Working data »
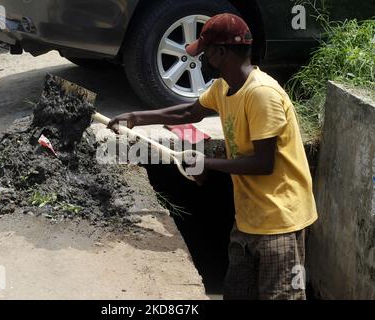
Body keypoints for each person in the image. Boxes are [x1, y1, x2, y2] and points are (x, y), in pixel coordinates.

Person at [107, 13, 318, 300]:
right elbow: (188, 112)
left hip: (280, 220)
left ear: (221, 53)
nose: (200, 60)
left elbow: (263, 163)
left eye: (204, 53)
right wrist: (135, 117)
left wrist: (207, 163)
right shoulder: (224, 87)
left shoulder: (261, 95)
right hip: (249, 219)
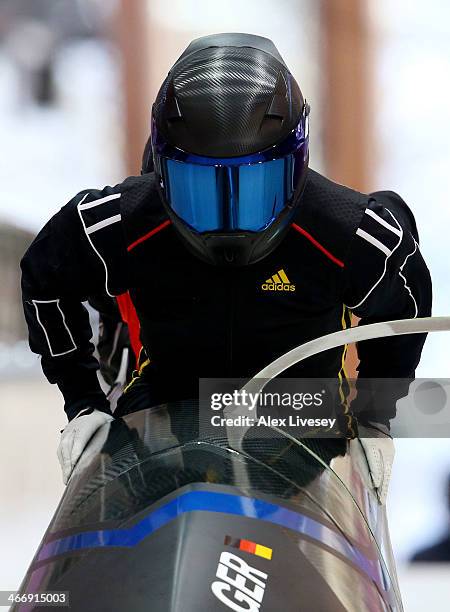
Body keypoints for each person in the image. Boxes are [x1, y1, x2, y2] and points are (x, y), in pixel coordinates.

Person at [21, 33, 431, 500]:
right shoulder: (128, 219)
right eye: (200, 188)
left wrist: (375, 417)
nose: (228, 221)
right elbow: (45, 276)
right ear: (163, 174)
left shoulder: (346, 230)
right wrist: (84, 403)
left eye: (255, 187)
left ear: (294, 166)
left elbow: (403, 305)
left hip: (303, 420)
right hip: (165, 412)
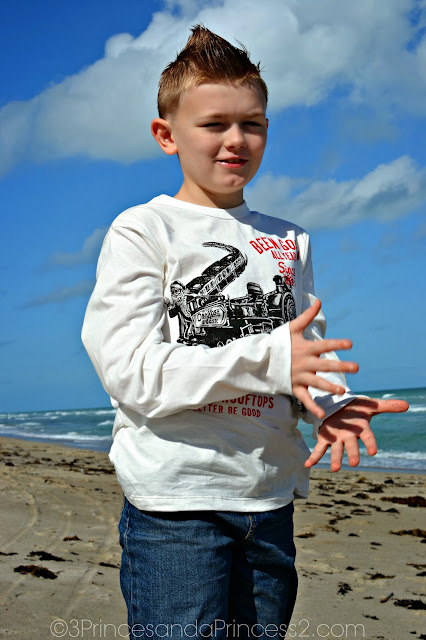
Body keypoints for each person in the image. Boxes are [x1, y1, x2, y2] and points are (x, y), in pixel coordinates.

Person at [81, 25, 408, 640]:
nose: (236, 140)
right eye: (214, 124)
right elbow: (131, 372)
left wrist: (330, 405)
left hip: (268, 498)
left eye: (252, 124)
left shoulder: (289, 239)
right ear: (166, 135)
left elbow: (301, 356)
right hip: (177, 503)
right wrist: (272, 359)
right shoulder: (144, 229)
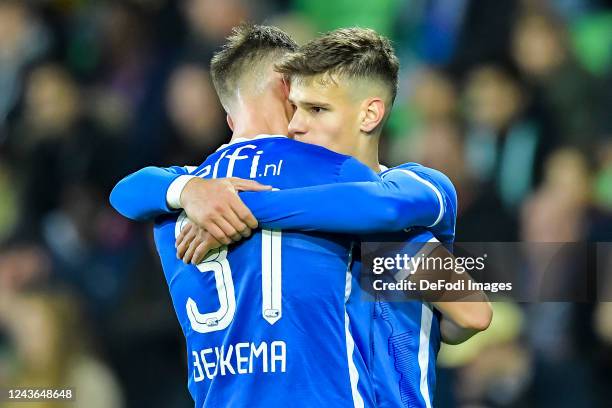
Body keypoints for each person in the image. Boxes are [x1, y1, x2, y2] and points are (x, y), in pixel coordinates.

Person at [111, 25, 492, 407]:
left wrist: (205, 198)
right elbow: (471, 310)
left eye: (317, 108)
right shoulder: (342, 185)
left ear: (229, 117)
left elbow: (123, 191)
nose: (299, 123)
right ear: (287, 91)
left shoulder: (176, 202)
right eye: (305, 105)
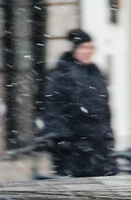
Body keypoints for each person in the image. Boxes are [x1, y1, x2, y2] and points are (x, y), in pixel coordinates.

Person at [36, 29, 114, 177]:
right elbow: (51, 107)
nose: (88, 52)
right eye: (83, 47)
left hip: (98, 140)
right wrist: (62, 138)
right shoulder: (60, 74)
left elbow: (104, 107)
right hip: (73, 142)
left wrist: (108, 136)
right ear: (75, 50)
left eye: (91, 48)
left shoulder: (96, 73)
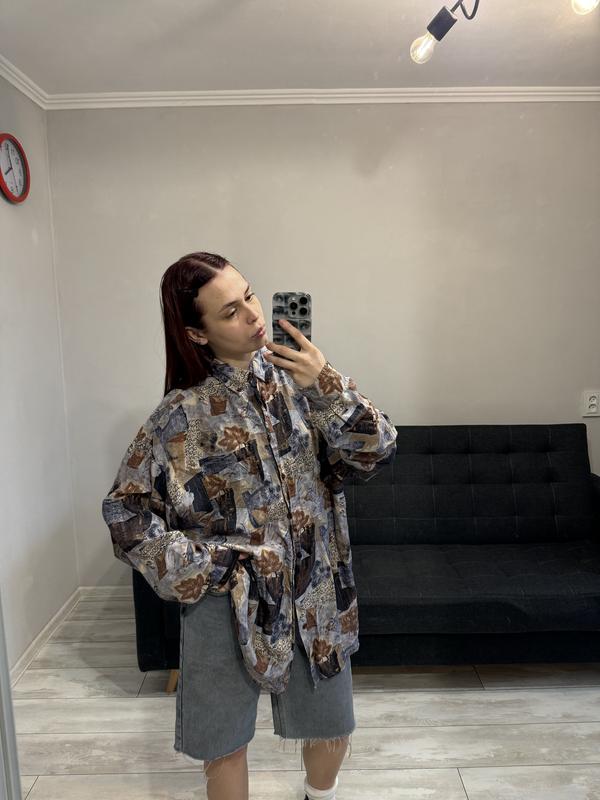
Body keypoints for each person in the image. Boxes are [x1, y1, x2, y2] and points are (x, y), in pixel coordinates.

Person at [101, 252, 397, 800]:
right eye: (230, 312)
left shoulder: (304, 384)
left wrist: (327, 385)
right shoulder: (181, 415)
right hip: (227, 598)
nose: (254, 316)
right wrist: (203, 567)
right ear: (197, 334)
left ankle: (318, 795)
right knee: (224, 741)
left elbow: (377, 450)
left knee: (331, 724)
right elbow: (126, 511)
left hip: (313, 587)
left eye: (250, 296)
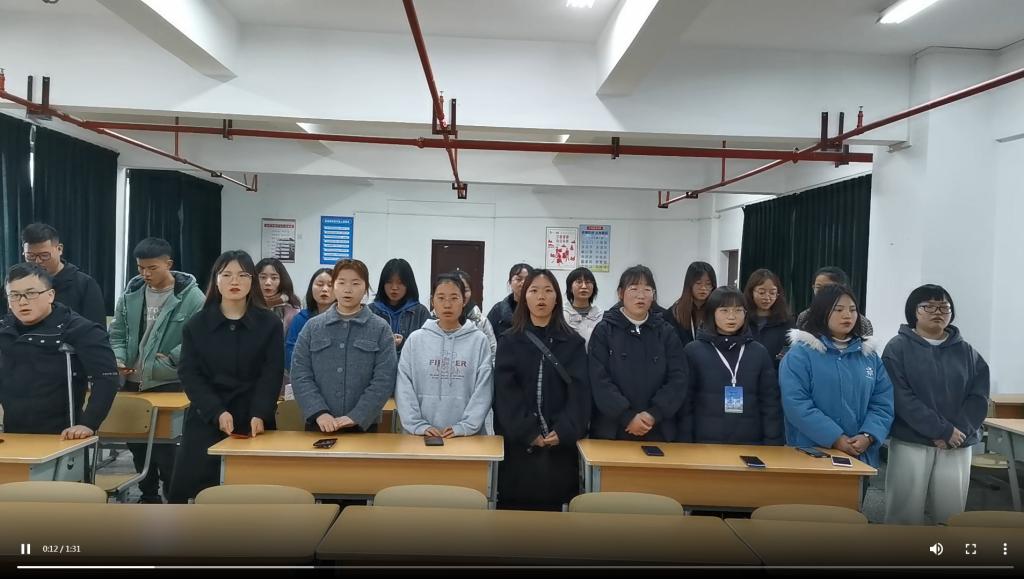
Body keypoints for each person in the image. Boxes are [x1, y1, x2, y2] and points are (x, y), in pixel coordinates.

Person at [169, 251, 283, 503]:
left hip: (254, 418)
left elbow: (272, 373)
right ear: (216, 280)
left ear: (252, 281)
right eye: (227, 274)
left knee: (255, 496)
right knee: (192, 493)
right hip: (207, 416)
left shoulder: (270, 324)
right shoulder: (196, 325)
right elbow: (190, 374)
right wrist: (216, 411)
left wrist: (260, 412)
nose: (235, 281)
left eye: (243, 275)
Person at [108, 237, 205, 503]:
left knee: (167, 449)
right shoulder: (131, 294)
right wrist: (118, 358)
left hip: (168, 380)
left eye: (152, 268)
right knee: (136, 444)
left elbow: (198, 338)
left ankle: (174, 498)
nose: (145, 274)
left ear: (168, 264)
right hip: (132, 380)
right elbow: (117, 333)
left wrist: (171, 359)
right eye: (141, 268)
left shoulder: (192, 297)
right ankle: (148, 494)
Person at [883, 285, 990, 525]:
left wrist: (956, 431)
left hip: (957, 443)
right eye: (928, 307)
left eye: (944, 307)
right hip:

Instructions to follow »
Of all the lines in the data above, show only those that hold the word "nose".

Expected answer »
nose: (200, 60)
nose: (228, 221)
nose: (236, 140)
nose: (299, 123)
nose: (88, 52)
nose: (254, 316)
nose: (235, 281)
nose: (145, 274)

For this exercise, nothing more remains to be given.